__TEXT BLOCK__:
Watch: Ambassador Sondland Testifies in Impeachment Hearing

Watch: Ambassador Sondland Testifies in Impeachment Hearing
Ambassador Gordon Sondland (C) arrives at the U.S. Capitol in Washington on Oct. 17, 2019. Olivier Doulier /AFP/Getty Images
Jack Phillips
Updated:

Ambassador to the European Union Gordon Sondland will testify on Wednesday in front of the House impeachment inquiry after earlier witnesses contradicted his earlier deposition in closed-door meetings, which he later amended.

“State Department was fully supportive of our engagement in Ukraine affairs, and was aware that a commitment to investigations was among the issues we were pursuing,” Sondland will testify, according to his opening remarks.

He claimed that President Trump, Secretary of State Mike Pompeo, and John Bolton knew about the campaign to pressure for investigations in Ukraine. Trump, Ukrainian officials, and other White House officials have denied any bribery or quid pro quo investigations.

Sondland is a notable witness because he amended his closed-door testimony (pdf) to the House. In the revised testimony, Sondland said the White House clearly engaged in quid pro quo in Ukraine.

In the revision, Sondland claimed he recalled a Sept. 1 meeting with Andriy Yermak, a top aide to Ukrainian President Volodymyr Zelensky, about probes in Ukraine. “After a large meeting, I now recall speaking individually with Mr. Yermak, where I said that resumption of U.S. aid would likely not occur until Ukraine provided the public anti-corruption statement that we had been discussing for many weeks,” Sondland said.

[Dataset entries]
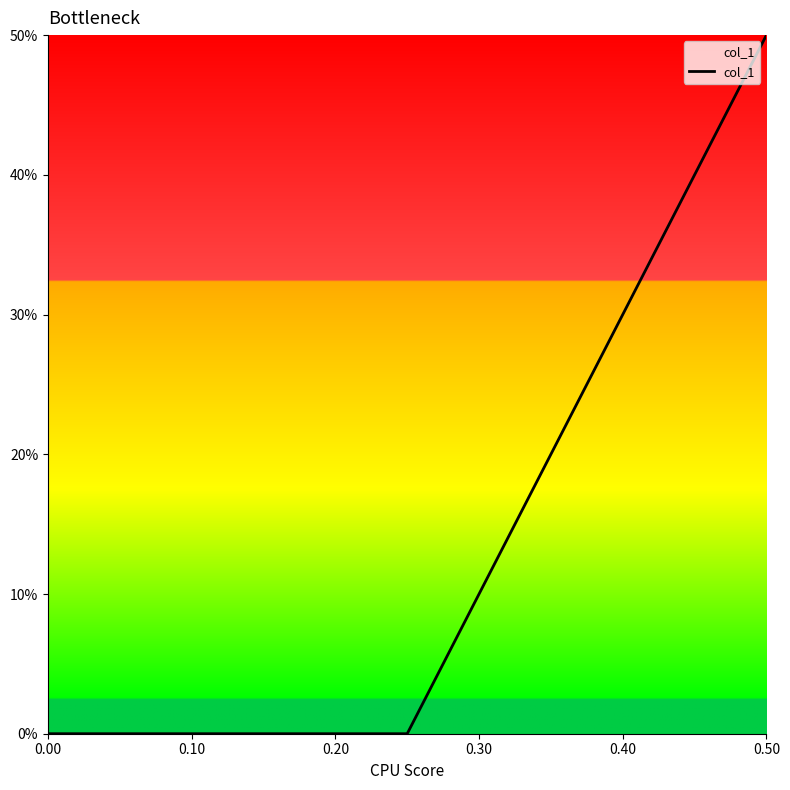

What is the average value?

0.2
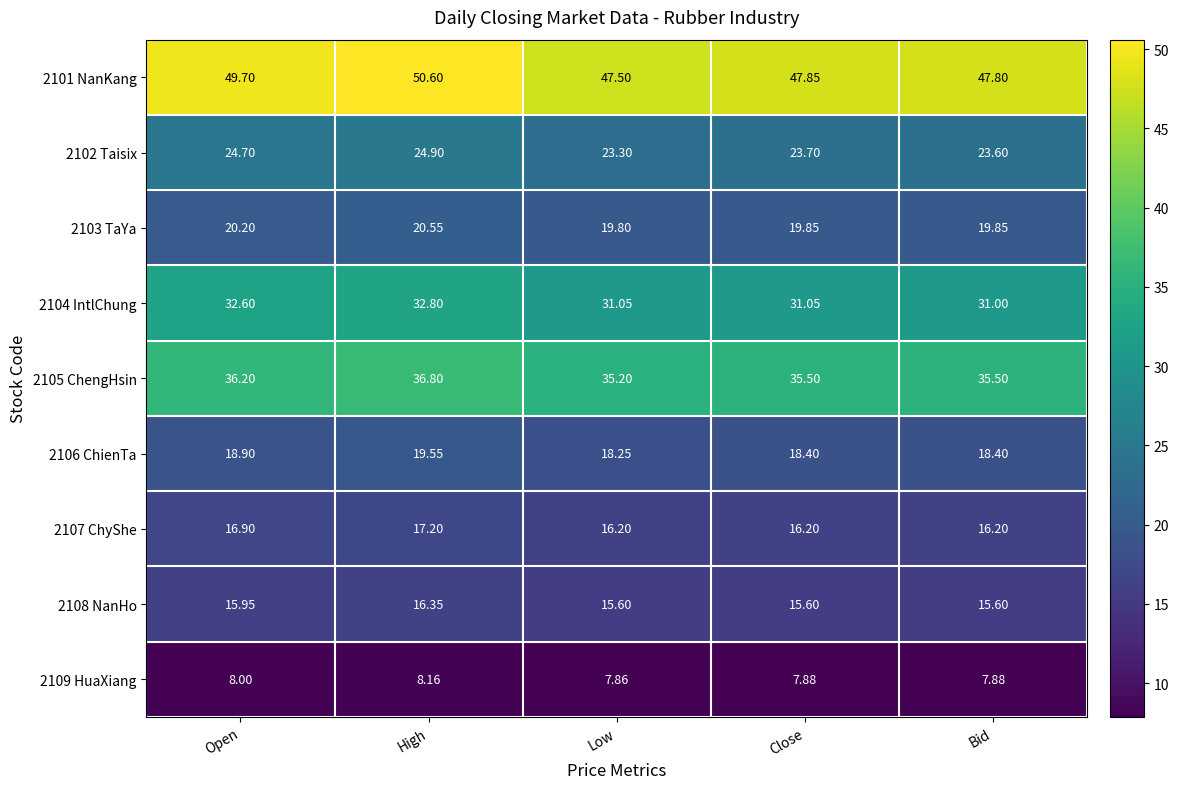

Is the value of 2108 NanHo at Low greater than the value of 2104 IntlChung at Low?

No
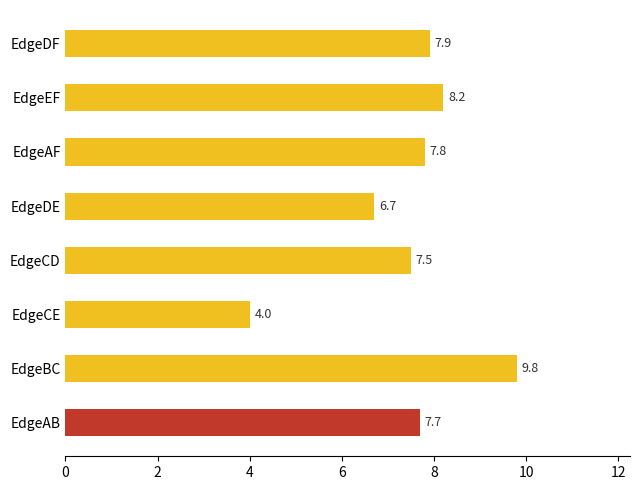

Are the bars grouped side by side (vs. stacked)?

No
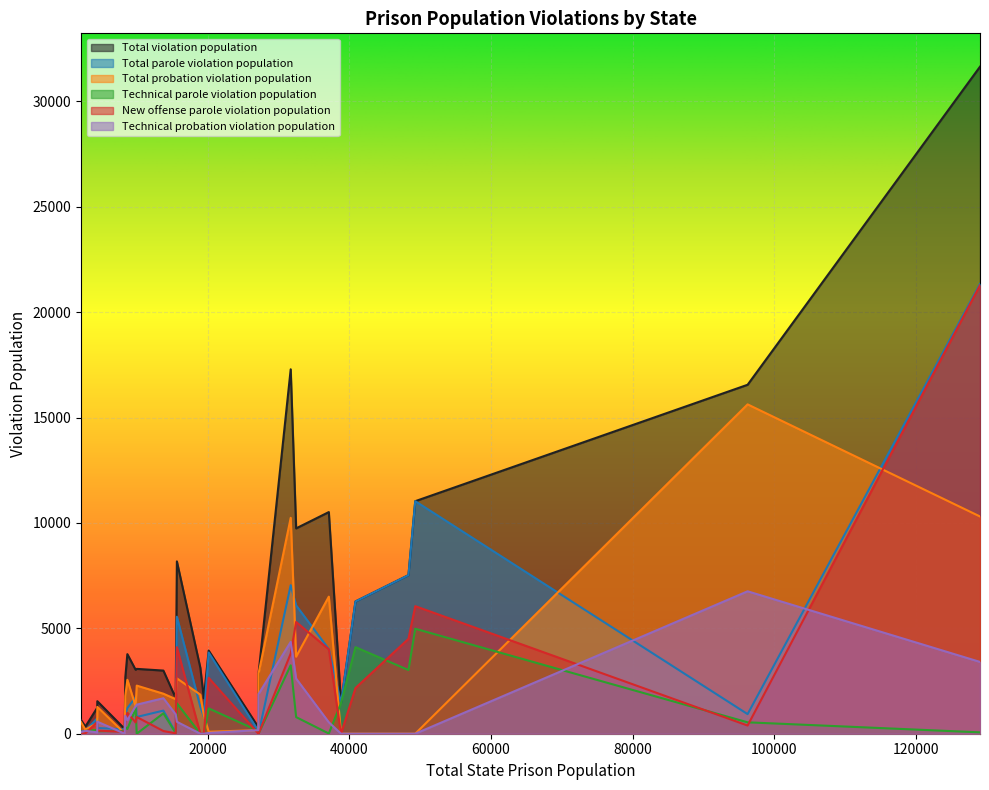

Which series has the largest total across all categories?

Total violation population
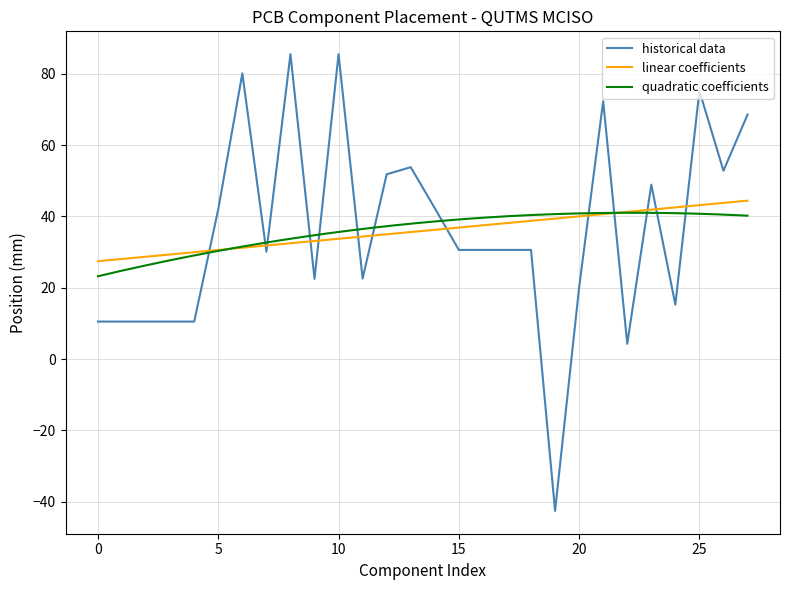

What is the maximum value for historical data?

85.5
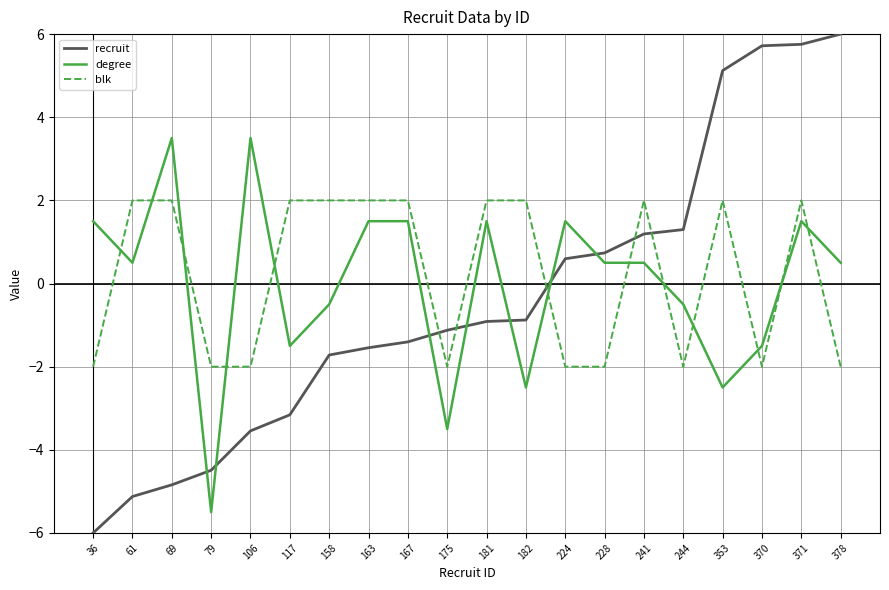

At 167, list the series in order from largest to smallest.

blk, degree, recruit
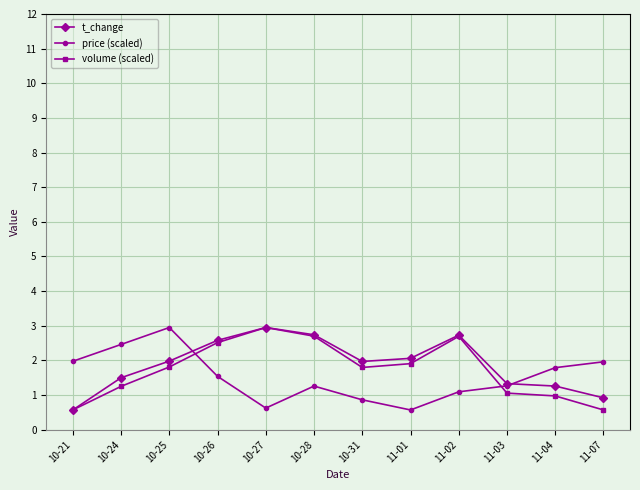

At which label does t_change reach its peak?

10-27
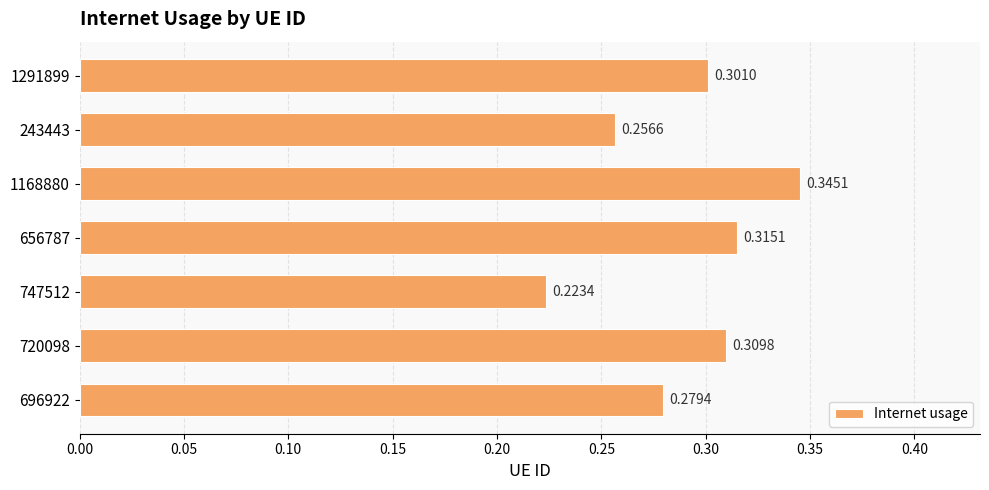

What is the sum of the values at 696922 and 747512?

0.5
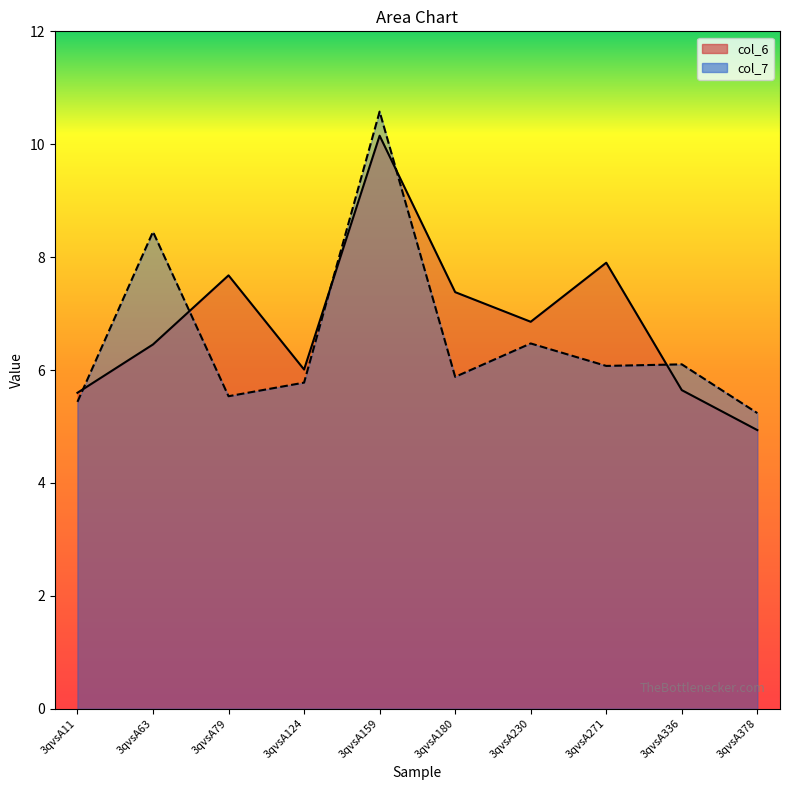

The col_6 series shows 5.6 at 3qvsA336. True or false?

True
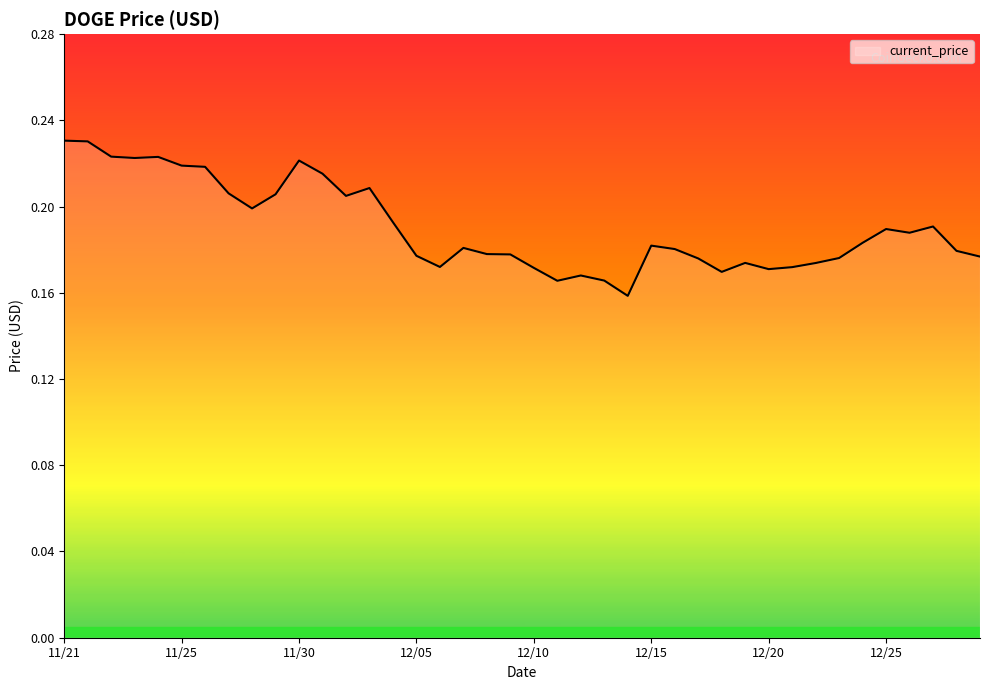

At which category does the chart reach its peak across all series?

11/21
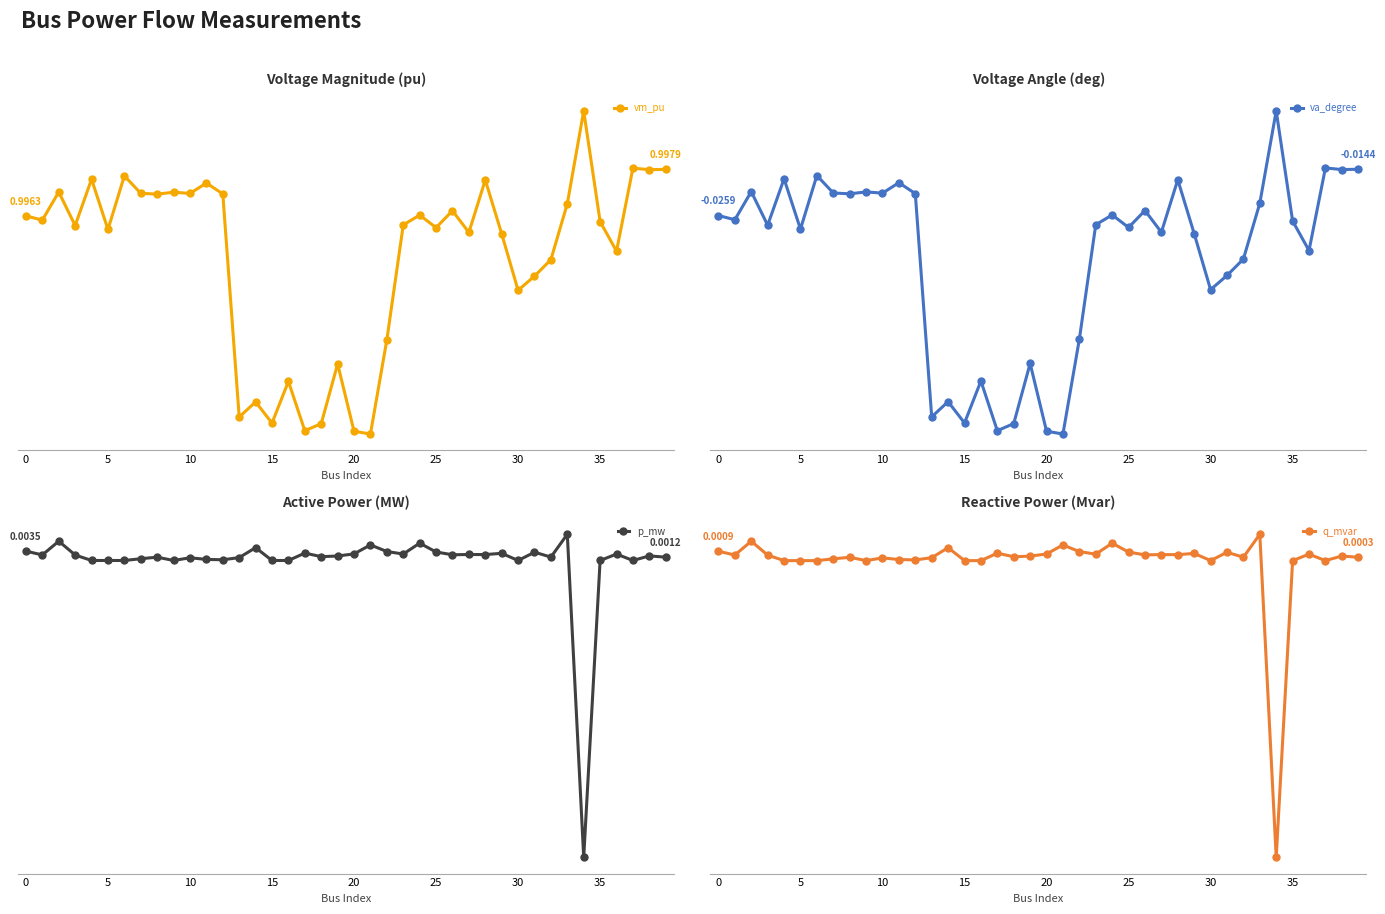

How many interior local valleys does the q_mvar series have?

11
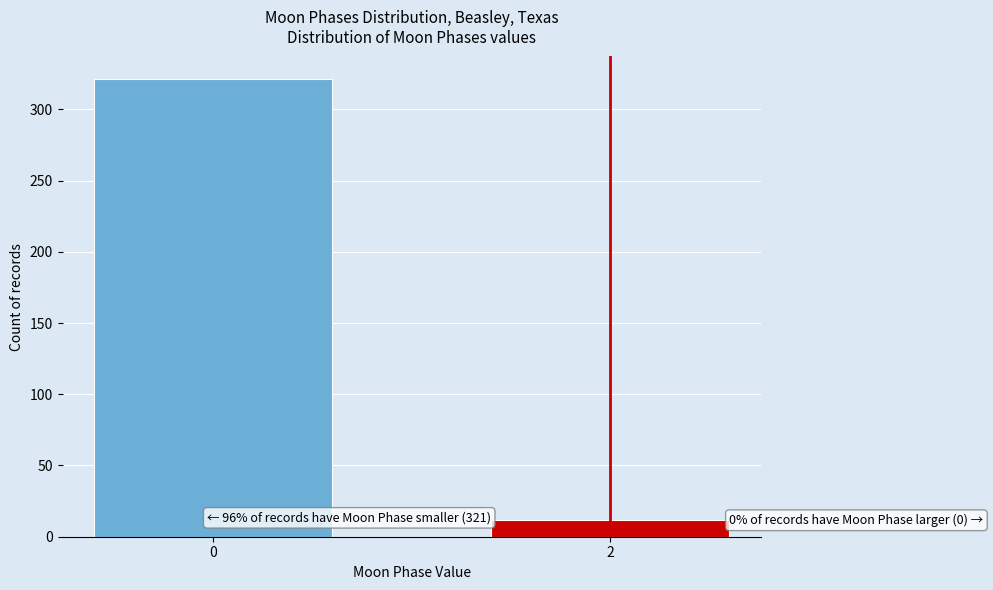

Reading right to left, transcribe all the data shown in this chart.

12	321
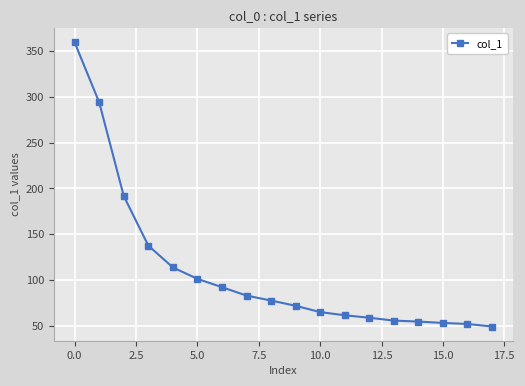

Is this an area chart (filled region under the line)?

No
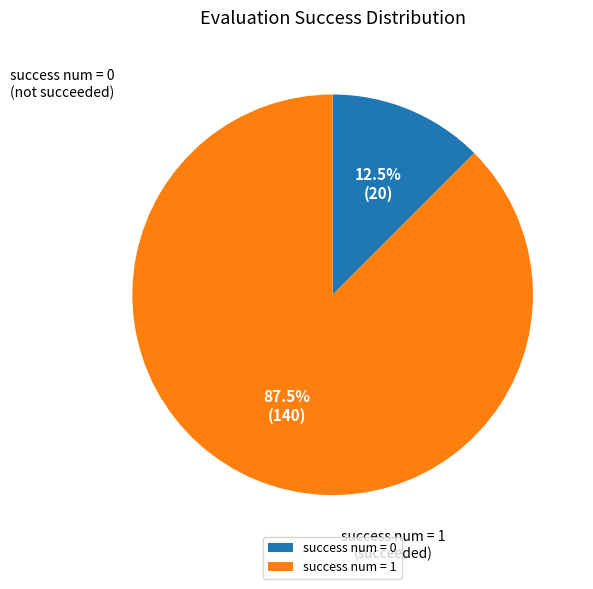

Count the number of slices in the pie.

2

__REQUEST 1__: Return the lines of the listing from the line with "Total violation population" up to and including the last line of the listing, repeating them word for word and leaving the pictures out.
__REQUEST 2__: Resume the text on Ambassador Sondland's impeachment testimony from the point where it stops.

__WRITTEN ANSWER 1__:
Total violation population

What is the maximum value for historical data?

85.5

At 167, list the series in order from largest to smallest.

blk, degree, recruit

At which label does t_change reach its peak?

10-27

What is the sum of the values at 696922 and 747512?

0.5

The col_6 series shows 5.6 at 3qvsA336. True or false?

True

At which category does the chart reach its peak across all series?

11/21

How many interior local valleys does the q_mvar series have?

11

Reading right to left, transcribe all the data shown in this chart.

12	321

Is this an area chart (filled region under the line)?

No

Count the number of slices in the pie.

2

__WRITTEN ANSWER 2__:
House Intelligence Chairman Adam Schiff (D-Calif.) (L) and Ranking Member Devin Nunes (R-Calif.) during the first public hearings held by the House Intelligence Committee as part of the impeachment inquiry into President Donald Trump on Capitol Hill in Washington on Nov. 13, 2019. (Saul Loeb/Pool/AFP via Getty Images)
House Intelligence Chairman Adam Schiff (D-Calif.) (L) and Ranking Member Devin Nunes (R-Calif.) during the first public hearings held by the House Intelligence Committee as part of the impeachment inquiry into President Donald Trump on Capitol Hill in Washington on Nov. 13, 2019. Saul Loeb/Pool/AFP via Getty Images

Sondland’s claims were contradicted by Ukraine’s Foreign Minister Vadym Prystaiko, who said that Sondland didn’t link a probe into Joe or Hunter Biden to military aid.

“Ambassador Sondland did not tell us, and certainly did not tell me, about a connection between the assistance and the investigations. You should ask him,” Prystaiko stated, Reuters reported. “I have never seen a direct relationship between investigations and security assistance,” he added. “Yes, the investigations were mentioned, you know, in the conversation of the presidents. But there was no clear connection between these events.”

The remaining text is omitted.